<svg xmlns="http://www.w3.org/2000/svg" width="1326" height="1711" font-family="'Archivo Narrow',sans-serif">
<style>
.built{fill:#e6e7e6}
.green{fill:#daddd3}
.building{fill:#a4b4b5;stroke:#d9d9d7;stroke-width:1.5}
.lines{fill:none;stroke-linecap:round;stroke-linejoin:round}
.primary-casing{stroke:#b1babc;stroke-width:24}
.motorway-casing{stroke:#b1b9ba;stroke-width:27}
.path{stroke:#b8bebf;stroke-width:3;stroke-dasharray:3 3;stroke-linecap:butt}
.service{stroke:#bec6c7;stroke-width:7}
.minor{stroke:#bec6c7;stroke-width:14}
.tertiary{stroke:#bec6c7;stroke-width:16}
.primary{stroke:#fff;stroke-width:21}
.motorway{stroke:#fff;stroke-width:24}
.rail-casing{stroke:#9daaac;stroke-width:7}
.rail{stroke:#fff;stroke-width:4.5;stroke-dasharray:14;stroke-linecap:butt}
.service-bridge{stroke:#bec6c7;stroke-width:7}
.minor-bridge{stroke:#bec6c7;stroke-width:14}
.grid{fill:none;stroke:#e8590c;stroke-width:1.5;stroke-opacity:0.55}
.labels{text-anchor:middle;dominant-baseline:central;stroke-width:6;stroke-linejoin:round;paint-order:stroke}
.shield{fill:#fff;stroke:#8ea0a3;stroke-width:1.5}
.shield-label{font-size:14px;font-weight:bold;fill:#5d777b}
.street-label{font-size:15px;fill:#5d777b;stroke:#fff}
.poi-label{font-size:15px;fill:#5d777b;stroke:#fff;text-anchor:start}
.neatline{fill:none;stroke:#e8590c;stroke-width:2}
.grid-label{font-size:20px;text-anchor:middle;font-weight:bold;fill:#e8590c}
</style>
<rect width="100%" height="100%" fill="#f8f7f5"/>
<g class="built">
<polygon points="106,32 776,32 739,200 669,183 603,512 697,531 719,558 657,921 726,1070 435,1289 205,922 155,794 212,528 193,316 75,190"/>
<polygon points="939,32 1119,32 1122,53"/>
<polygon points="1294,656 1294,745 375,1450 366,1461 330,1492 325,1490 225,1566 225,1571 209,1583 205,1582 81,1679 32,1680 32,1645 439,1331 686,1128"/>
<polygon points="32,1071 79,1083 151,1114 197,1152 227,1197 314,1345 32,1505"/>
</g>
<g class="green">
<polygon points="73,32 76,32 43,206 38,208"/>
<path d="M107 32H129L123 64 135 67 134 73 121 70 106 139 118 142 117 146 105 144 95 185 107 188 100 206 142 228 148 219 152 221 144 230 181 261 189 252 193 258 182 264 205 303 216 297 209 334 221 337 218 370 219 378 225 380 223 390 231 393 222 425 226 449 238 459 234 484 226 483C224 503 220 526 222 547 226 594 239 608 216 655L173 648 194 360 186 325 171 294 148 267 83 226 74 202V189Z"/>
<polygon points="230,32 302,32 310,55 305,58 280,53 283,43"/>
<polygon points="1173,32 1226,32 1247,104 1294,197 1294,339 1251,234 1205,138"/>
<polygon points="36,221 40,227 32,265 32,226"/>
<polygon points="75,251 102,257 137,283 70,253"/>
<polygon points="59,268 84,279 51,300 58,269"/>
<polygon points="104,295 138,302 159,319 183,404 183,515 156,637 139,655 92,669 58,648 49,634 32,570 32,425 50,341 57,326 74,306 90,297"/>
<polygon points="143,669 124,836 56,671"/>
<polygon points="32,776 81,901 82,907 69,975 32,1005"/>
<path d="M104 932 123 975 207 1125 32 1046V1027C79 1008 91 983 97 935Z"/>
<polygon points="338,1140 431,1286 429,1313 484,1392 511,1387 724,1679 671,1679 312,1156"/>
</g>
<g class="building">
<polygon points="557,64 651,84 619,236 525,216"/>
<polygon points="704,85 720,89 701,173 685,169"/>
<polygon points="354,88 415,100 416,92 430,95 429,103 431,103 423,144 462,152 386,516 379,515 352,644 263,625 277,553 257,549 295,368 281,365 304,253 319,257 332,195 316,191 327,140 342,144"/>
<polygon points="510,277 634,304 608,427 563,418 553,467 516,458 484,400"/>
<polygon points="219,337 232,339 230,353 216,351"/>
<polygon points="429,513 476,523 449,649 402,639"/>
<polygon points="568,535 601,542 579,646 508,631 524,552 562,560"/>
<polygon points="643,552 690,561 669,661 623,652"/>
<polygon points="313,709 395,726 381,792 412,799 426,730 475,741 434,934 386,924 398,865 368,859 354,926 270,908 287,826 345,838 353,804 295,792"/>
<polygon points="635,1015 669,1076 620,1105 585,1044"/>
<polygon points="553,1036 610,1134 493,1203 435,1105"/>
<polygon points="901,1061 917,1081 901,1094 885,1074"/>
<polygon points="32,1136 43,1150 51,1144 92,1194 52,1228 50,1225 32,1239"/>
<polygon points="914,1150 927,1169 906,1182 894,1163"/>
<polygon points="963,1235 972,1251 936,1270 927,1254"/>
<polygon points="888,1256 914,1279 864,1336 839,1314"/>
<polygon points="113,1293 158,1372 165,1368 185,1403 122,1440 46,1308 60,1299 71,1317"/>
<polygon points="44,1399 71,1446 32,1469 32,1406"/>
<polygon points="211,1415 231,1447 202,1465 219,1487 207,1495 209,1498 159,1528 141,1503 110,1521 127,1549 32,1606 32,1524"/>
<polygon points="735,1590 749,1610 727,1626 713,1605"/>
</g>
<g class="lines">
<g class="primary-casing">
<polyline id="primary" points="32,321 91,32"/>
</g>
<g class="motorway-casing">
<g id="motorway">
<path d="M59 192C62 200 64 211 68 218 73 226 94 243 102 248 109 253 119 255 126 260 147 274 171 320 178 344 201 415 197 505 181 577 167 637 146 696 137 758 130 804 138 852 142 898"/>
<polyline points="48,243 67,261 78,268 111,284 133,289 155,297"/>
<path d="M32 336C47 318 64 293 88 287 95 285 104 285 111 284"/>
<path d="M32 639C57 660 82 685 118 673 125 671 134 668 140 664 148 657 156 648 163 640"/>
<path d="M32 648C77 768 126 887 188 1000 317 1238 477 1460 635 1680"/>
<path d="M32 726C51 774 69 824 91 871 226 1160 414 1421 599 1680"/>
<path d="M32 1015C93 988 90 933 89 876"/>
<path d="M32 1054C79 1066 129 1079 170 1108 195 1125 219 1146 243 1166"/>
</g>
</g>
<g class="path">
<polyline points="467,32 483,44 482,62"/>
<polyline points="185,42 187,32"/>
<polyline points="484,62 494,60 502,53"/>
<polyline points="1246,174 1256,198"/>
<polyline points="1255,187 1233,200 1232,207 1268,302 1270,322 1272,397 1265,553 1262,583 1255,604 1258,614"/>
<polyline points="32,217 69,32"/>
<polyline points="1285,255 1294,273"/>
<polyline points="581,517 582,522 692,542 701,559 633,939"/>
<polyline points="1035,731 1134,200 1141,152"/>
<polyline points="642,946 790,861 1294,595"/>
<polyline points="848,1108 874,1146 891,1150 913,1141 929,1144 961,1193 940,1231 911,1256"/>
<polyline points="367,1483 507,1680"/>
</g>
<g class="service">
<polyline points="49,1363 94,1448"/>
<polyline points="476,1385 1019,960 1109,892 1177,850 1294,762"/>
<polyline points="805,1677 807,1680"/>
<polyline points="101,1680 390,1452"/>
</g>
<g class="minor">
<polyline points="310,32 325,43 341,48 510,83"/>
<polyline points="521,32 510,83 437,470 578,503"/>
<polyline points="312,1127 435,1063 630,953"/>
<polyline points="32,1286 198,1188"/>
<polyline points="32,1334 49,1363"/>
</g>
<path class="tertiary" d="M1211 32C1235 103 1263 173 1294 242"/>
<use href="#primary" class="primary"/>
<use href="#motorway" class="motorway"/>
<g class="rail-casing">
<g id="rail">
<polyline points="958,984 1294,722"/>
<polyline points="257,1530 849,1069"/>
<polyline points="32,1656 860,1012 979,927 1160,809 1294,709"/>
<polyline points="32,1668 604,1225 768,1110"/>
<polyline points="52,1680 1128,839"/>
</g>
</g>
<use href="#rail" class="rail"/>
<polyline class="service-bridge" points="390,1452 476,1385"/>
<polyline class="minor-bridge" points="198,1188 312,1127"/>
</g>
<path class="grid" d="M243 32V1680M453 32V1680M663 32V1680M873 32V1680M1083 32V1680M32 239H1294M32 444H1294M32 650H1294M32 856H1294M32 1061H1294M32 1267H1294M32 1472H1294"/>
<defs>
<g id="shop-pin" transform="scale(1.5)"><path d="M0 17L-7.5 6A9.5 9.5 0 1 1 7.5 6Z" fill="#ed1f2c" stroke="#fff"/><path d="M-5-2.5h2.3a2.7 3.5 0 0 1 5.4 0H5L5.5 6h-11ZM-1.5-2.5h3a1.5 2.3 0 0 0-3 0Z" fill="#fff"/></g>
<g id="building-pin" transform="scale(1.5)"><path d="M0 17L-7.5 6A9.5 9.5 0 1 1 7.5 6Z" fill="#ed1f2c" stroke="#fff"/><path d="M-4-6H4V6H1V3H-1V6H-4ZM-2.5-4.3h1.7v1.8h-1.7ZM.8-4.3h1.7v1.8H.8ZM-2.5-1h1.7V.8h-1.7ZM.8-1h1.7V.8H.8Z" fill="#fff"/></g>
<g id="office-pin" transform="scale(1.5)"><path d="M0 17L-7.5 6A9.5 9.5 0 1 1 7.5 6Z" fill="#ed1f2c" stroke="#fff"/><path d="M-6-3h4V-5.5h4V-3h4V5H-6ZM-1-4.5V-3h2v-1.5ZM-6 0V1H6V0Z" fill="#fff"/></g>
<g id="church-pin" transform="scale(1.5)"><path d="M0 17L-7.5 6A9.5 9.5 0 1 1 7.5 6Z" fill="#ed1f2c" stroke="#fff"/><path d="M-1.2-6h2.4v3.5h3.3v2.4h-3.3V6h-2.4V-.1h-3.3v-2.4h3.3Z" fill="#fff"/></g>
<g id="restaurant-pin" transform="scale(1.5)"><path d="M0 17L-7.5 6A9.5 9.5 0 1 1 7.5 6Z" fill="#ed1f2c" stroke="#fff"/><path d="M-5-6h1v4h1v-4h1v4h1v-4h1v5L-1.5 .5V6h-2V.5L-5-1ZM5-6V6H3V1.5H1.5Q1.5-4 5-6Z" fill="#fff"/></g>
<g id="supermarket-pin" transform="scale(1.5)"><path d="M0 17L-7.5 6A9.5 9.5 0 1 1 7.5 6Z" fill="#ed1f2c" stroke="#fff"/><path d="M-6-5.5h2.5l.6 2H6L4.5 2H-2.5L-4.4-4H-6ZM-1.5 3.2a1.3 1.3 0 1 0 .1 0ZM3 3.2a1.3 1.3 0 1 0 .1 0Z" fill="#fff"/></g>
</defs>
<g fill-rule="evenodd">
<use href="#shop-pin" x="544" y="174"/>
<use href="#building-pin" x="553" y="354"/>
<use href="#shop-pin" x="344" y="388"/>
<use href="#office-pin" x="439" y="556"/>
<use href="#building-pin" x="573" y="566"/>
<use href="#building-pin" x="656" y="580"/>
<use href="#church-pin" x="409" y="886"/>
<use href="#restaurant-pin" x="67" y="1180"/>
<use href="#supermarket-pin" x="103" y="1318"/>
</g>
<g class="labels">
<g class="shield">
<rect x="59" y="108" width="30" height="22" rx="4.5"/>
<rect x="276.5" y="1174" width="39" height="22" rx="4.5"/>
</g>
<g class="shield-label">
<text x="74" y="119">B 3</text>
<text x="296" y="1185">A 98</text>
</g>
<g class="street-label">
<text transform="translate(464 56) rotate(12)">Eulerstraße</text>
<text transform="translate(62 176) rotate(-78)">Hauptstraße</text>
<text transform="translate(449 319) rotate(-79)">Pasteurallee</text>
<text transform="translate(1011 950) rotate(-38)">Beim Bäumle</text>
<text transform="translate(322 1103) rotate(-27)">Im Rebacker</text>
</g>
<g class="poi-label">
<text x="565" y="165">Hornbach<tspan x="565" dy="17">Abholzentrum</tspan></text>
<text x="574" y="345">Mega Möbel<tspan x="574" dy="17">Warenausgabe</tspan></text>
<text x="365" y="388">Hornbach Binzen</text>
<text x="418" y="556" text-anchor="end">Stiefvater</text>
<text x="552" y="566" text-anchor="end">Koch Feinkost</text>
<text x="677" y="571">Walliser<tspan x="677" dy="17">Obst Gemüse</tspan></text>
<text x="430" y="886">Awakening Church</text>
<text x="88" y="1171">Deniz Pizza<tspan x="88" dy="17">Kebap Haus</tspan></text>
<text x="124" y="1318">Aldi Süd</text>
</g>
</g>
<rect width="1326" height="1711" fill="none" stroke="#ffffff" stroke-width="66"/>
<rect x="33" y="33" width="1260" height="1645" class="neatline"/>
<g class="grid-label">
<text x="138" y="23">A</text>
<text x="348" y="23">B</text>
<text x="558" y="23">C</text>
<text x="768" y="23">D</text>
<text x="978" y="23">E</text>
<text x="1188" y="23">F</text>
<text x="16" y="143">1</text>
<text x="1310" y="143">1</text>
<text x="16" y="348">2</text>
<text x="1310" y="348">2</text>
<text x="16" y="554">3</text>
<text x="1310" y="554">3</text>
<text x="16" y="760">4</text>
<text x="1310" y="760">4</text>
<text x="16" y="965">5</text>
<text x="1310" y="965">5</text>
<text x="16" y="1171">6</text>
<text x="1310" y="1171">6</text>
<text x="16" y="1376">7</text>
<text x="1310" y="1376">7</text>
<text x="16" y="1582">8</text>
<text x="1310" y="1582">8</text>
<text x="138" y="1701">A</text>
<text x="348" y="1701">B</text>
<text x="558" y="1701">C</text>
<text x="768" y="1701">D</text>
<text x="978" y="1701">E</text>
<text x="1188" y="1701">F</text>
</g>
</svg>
********************
▸ **Problem**
Which of the lines above include the word "linejoin"? Copy each of them.

▸ **The answer**
.lines{fill:none;stroke-linecap:round;stroke-linejoin:round}
.labels{text-anchor:middle;dominant-baseline:central;stroke-width:6;stroke-linejoin:round;paint-order:stroke}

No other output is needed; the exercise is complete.